En 2016, M. Hodges a fait remarquer qu’il fallait une semaine pour coordonner les documents relatifs au transfert de troupes, par exemple de l’Allemagne vers la Pologne, et que les commandants de l’OTAN souhaitaient simplifier les procédures pour les colonnes militaires participant à des manœuvres. Plus tard, en 2022, le haut représentant de l’UE pour les affaires étrangères et la politique de sécurité, Josep Borrell, a déclaré que l’ensemble des infrastructures routières et ferroviaires de l’UE devraient être adaptées afin que les pays européens puissent rapidement transporter du matériel militaire et des troupes de l’ouest vers l’est.

En outre, comme l’ont rapporté les médias occidentaux, la Grande-Bretagne et l’UE ont également l’intention de signer un accord qui permettrait à Londres de déplacer rapidement des troupes sur le territoire des pays de l’UE. Pour ce faire, la Grande-Bretagne doit rejoindre le programme de mobilité militaire (Military Mobility), dont Londres s’est retirée après le Brexit.

Selon les experts, à en juger par le fait que les responsables de l’OTAN sont incapables de résoudre ce problème depuis près de dix ans, il ne s’agit pas tant d’un problème militaire ou d’infrastructure que d’un problème politique.

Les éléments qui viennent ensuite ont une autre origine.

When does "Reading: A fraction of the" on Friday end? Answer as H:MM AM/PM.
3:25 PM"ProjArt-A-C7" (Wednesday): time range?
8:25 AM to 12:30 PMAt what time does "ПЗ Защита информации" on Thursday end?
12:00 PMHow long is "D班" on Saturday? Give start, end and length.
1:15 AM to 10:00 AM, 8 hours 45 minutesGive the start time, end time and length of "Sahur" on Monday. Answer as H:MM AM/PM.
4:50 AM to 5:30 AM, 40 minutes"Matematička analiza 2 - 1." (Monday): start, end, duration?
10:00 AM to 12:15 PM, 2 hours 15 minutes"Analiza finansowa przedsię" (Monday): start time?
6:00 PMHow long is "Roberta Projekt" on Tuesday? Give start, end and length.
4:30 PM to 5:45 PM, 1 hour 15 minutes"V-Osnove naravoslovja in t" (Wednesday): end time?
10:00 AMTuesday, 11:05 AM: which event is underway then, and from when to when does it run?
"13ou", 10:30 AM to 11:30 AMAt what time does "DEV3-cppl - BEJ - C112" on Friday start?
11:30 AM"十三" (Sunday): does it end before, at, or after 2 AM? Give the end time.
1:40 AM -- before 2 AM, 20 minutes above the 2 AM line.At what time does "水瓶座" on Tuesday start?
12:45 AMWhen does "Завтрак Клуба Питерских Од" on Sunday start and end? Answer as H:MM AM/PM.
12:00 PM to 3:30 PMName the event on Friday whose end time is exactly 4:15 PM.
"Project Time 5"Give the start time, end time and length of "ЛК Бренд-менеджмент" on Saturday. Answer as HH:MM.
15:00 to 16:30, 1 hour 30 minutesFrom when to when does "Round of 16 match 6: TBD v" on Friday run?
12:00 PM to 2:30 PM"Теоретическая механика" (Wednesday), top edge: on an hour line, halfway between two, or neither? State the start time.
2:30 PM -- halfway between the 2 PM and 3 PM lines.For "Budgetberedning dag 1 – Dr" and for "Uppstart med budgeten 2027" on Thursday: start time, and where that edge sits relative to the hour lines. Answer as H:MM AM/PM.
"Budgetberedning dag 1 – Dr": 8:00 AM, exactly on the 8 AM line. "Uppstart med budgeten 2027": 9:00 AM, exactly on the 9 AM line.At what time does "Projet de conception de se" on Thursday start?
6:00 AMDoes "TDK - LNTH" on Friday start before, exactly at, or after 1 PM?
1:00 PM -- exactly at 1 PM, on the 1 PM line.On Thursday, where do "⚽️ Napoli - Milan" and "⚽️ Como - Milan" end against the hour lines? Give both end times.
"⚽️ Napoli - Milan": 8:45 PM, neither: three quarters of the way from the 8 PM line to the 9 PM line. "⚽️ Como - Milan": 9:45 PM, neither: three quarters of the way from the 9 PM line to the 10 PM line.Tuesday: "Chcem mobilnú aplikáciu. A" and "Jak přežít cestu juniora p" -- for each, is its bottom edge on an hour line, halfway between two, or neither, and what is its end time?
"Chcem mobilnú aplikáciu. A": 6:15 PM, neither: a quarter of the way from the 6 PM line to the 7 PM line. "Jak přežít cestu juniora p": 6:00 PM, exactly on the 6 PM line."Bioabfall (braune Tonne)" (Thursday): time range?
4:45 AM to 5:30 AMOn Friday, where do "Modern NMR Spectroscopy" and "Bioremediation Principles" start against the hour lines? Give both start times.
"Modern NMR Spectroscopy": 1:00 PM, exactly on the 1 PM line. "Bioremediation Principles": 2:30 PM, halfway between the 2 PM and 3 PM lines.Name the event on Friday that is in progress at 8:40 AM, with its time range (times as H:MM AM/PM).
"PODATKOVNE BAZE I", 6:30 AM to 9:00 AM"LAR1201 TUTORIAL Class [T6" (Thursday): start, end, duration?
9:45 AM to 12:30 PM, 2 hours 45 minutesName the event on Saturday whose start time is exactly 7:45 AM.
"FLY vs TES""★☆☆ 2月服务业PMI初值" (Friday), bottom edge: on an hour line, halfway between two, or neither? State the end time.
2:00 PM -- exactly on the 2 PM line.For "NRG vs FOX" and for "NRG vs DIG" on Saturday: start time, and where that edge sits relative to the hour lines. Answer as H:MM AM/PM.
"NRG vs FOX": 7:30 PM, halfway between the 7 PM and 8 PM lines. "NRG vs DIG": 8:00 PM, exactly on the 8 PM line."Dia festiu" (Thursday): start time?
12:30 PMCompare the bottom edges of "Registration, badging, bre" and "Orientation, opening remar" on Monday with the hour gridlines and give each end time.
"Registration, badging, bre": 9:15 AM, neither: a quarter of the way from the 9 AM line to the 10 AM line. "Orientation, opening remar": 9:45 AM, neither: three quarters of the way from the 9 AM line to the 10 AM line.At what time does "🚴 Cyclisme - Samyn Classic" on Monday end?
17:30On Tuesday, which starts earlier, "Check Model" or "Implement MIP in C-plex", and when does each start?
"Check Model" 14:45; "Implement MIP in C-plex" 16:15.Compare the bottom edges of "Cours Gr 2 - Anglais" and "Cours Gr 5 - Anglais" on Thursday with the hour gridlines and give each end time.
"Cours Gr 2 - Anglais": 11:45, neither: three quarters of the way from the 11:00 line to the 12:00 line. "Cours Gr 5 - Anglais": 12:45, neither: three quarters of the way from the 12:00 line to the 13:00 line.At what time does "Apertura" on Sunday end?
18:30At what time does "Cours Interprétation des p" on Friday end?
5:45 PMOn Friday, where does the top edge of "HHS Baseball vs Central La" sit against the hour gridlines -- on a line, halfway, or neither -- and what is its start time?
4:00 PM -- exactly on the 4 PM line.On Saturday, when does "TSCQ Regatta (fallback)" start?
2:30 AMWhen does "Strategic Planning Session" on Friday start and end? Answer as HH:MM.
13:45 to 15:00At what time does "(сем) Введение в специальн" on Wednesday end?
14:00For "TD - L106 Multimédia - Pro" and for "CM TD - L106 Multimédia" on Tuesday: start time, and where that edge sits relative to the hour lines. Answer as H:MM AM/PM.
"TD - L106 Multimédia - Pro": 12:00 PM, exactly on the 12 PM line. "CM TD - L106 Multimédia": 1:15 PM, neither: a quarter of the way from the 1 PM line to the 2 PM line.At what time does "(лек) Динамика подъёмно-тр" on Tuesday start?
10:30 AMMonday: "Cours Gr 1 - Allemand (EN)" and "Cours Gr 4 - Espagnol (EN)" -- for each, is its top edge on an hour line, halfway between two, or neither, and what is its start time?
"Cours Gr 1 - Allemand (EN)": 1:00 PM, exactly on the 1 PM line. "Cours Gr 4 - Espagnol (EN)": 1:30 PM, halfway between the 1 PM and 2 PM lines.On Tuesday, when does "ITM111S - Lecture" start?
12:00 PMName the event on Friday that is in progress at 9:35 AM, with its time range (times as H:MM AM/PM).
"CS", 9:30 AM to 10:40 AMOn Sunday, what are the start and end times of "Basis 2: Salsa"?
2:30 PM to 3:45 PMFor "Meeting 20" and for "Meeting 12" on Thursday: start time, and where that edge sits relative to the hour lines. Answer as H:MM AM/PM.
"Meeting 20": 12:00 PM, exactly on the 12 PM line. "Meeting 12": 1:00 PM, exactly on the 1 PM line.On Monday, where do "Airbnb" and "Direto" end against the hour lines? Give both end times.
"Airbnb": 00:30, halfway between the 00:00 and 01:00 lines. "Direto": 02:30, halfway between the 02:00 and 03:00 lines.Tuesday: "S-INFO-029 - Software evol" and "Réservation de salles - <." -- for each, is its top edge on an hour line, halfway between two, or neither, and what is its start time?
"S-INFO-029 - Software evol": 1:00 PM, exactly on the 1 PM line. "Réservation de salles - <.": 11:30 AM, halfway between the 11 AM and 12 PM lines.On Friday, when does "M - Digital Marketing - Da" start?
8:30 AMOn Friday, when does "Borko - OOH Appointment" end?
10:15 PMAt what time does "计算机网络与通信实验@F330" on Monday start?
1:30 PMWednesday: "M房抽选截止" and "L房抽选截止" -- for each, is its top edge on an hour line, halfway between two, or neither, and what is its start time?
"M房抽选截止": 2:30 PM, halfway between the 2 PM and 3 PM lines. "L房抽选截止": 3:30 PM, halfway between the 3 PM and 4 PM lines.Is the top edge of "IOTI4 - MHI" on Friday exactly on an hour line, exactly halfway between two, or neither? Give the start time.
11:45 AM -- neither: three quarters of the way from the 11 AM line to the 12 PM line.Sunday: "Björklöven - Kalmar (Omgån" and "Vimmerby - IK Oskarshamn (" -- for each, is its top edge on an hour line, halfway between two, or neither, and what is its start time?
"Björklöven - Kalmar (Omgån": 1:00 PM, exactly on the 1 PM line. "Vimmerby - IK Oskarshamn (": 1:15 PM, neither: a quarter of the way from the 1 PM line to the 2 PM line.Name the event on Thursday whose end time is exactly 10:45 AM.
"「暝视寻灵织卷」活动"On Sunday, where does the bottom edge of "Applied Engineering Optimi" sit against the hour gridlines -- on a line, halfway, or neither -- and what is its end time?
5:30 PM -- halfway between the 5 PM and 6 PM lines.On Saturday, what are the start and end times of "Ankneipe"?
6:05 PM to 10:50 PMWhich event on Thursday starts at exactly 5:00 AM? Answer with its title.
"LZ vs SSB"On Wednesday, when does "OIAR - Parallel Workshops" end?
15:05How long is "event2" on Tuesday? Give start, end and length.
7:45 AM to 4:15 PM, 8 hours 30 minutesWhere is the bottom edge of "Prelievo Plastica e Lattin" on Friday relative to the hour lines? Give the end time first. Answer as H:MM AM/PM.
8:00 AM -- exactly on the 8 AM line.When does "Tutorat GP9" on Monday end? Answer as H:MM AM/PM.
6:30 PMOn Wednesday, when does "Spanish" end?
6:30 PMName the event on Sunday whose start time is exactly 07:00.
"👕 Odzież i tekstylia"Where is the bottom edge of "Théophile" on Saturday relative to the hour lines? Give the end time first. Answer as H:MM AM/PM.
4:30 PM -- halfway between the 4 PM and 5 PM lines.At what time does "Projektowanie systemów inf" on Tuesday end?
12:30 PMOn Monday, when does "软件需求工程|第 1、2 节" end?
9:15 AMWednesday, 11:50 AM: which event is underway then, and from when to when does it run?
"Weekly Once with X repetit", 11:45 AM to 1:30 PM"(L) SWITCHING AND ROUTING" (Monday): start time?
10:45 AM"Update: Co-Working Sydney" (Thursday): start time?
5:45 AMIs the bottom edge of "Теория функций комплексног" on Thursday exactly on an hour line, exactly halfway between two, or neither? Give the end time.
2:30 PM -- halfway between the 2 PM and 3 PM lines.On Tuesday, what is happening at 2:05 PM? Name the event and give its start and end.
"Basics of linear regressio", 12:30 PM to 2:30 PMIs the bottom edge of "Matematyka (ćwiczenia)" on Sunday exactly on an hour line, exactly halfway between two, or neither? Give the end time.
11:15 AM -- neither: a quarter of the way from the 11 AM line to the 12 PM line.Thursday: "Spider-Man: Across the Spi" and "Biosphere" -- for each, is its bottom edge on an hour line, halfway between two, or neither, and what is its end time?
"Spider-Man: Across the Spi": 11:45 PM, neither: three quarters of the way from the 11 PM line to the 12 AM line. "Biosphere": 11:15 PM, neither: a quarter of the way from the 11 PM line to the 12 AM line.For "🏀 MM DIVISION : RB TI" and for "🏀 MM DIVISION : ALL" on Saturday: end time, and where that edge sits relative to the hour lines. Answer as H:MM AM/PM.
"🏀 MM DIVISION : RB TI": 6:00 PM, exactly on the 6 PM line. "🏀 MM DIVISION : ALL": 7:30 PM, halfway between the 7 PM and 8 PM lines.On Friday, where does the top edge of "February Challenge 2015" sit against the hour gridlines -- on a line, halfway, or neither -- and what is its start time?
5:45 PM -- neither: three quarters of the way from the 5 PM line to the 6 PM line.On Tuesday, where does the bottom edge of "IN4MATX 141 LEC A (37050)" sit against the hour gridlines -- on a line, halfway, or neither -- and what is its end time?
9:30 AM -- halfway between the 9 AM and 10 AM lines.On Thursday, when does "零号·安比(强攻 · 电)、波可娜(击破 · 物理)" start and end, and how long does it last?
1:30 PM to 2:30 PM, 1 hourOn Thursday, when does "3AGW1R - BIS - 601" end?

Il est probable que certains pays de l’UE, y compris des pays d’Europe de l’Est, ne souhaitent pas donner leur feu vert au transit militaire, car cela les priverait encore plus de leur souveraineté.

« Les problèmes liés au déplacement des troupes de l’OTAN sont dus au fait que les normes de déplacement en Europe sont régies par l’UE, sous la direction de laquelle les États doivent coordonner le déplacement de leurs forces armées. Naturellement, cela crée des retards bureaucratiques et ralentit le processus de redéploiement des troupes, ce qui a conduit à l’idée d’un « Schengen militaire » », a déclaré Vadim Trukhachev, professeur associé au département des études régionales étrangères et de la politique étrangère de l’université d’État russe.

« Toutefois, la création d’un « Schengen militaire » s’est avérée difficile, car les pays européens ont des attitudes différentes à l’égard de la présence des Américains sur leur territoire.

Par exemple, la Pologne est sans équivoque en faveur de l’accueil du contingent militaire américain. La République tchèque, au contraire, n’est pas prête à franchir ce pas, même sous le gouvernement actuel. La Slovaquie aurait soutenu cette décision par le passé, mais le nouveau gouvernement a décidé de ne pas l’accepter.

« Malgré ces problèmes, la question du « Schengen militaire » sera toujours résolue d’une manière ou d’une autre au niveau de l’UE. Supposons que Bruxelles convoque une réunion des ministres de la défense de l’UE, prenne une décision et tente d’imposer sa mise en œuvre lors des négociations avec les gouvernements nationaux. Et il sera difficile pour ces derniers de ne pas obéir à Bruxelles », admet l’expert.

« La Russie ne peut donc pas espérer que certains pays européens s’opposent au « Schengen militaire ». C’est risqué pour la sécurité nationale, car la décision sur la libre circulation des soldats de l’OTAN est susceptible d’être prise. Le ministère de la défense de notre pays l’a bien compris et prend d’ores et déjà des mesures, par exemple en renforçant le regroupement des troupes dans l’ouest de la Russie », conclut M. Trukhachev.